Most IT organisations probably feel that they have passed through fire, water and ice over the past couple of years. The economic downturn has transformed IT in ways that aren't yet fully evident. Yet, one thing's for sure: For IT, business as usual is not coming back. (And it could be that the recession just hastened the inevitable.)
The new IT for the second decade of the third millennium was born of three hard realities:
* The recession was painful for IT. As budgets were slashed, IT infrastructure was an albatross around the necks of some CIOs. IT leaders want highly flexible alternatives that let them expand or contract capacity as market conditions dictate. As Computerworld US's Patrick Thibodeau put it in an email to me recently, IT managers "don't want to be caught, ever again, as they were in 2008 to 2009 when they were forced to make deep cuts. They want to redesign their IT infrastructure with built-in variability." The tricky part is to do that without damaging or killing key initiatives.
* Cloud is a real alternative (like it or not). One way to get that variability is by provisioning your IT operations, at least in part, with cloud or software-as-a-service systems. As it happens, SaaS-based enterprise applications and infrastructure are no longer novelties. They have become real alternatives for some IT organisations. To be sure, they still have their drawbacks. However, with IT finding its way into virtually every facet of business and with business product cycles shrinking, you can not afford to choose any option that lengthens IT implementations. There are times to build key systems and times to buy them, but when you need technology now, it is faster to lease it.Utilising SaaS or the cloud is also cheaper in the short term because there's no upfront capital expense.
* IT is business. The term "business alignment" has been bandied about by pundits for more than a decade — while most of us were getting real work done. Well, here is another byproduct of the downturn: Advanced IT shops no longer think of themselves merely as cost centres. Want to hang on to your budget? How about generating some revenue? There are cutting-edge organisations — such as Zappos, Progressive and Southwest Airlines — whose IT departments are ahead of that curve. Whether your company embraces that trend sooner or later, this is no longer just a theory.
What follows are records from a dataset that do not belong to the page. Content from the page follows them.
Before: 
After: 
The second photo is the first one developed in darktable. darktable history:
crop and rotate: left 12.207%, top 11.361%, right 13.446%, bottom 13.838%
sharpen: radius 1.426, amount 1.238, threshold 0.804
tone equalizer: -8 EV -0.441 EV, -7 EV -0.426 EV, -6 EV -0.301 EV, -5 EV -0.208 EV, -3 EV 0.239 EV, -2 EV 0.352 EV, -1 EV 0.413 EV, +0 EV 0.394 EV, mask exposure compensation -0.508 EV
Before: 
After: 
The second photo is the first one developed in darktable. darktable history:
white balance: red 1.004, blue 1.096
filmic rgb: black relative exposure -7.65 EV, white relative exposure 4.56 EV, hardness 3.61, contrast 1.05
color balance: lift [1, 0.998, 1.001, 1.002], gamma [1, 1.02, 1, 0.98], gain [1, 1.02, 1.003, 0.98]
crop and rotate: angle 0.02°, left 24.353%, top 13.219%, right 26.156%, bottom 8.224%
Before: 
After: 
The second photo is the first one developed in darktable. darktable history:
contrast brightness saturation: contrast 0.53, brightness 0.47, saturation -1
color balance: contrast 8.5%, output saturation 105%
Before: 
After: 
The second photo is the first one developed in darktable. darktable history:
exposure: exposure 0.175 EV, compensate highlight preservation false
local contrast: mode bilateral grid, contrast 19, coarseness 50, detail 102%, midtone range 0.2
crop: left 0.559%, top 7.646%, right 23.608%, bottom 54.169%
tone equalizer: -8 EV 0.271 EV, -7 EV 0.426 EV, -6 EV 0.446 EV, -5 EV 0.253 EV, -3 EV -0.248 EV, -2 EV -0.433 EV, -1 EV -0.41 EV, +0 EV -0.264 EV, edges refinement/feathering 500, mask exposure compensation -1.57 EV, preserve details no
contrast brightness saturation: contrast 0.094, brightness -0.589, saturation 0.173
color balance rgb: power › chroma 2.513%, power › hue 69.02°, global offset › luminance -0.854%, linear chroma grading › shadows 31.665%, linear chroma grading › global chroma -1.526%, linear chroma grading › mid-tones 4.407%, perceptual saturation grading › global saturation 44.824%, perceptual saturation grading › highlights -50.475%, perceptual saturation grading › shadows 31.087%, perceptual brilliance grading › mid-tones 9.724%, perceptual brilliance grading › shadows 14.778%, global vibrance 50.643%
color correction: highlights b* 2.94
One thing I now know is that companies need to try new ways of buying and implementing technology. They need to teach IT people how the company makes money. Today, every employee is a business person and IT employees have skills that may help them make mental leaps that lead to powerful ideas and new revenue streams. Traditionally, IT employees haven't been trained or encouraged to think that way. What I hear from CIOs and IT executives is that many, perhaps most, CEOs aren't supporting their IT leaders in taking the risks that will lead to IT profitability.
In the new IT, executives won't limit themselves to the way things were done in the past. The business of IT today is about taking steps forward without breaking the bank, trying new ways of doing things that save — or make — money and choosing options that don't lock you into a big contract. This is difficult, because in many ways it is a reinvention of IT. But that is what makes it exciting.